## Problem statement
Would you copy the full listing that follows without changing a thing?

** Opening Exercise material block **

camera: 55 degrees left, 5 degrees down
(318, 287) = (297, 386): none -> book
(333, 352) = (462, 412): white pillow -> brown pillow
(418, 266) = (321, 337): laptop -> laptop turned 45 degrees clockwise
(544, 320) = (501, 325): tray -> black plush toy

** Closing Exercise material block **

## Result below
camera: 55 degrees left, 5 degrees down
(318, 287) = (297, 386): none -> book
(333, 352) = (462, 412): white pillow -> brown pillow
(418, 266) = (321, 337): laptop -> laptop turned 45 degrees clockwise
(544, 320) = (501, 325): tray -> black plush toy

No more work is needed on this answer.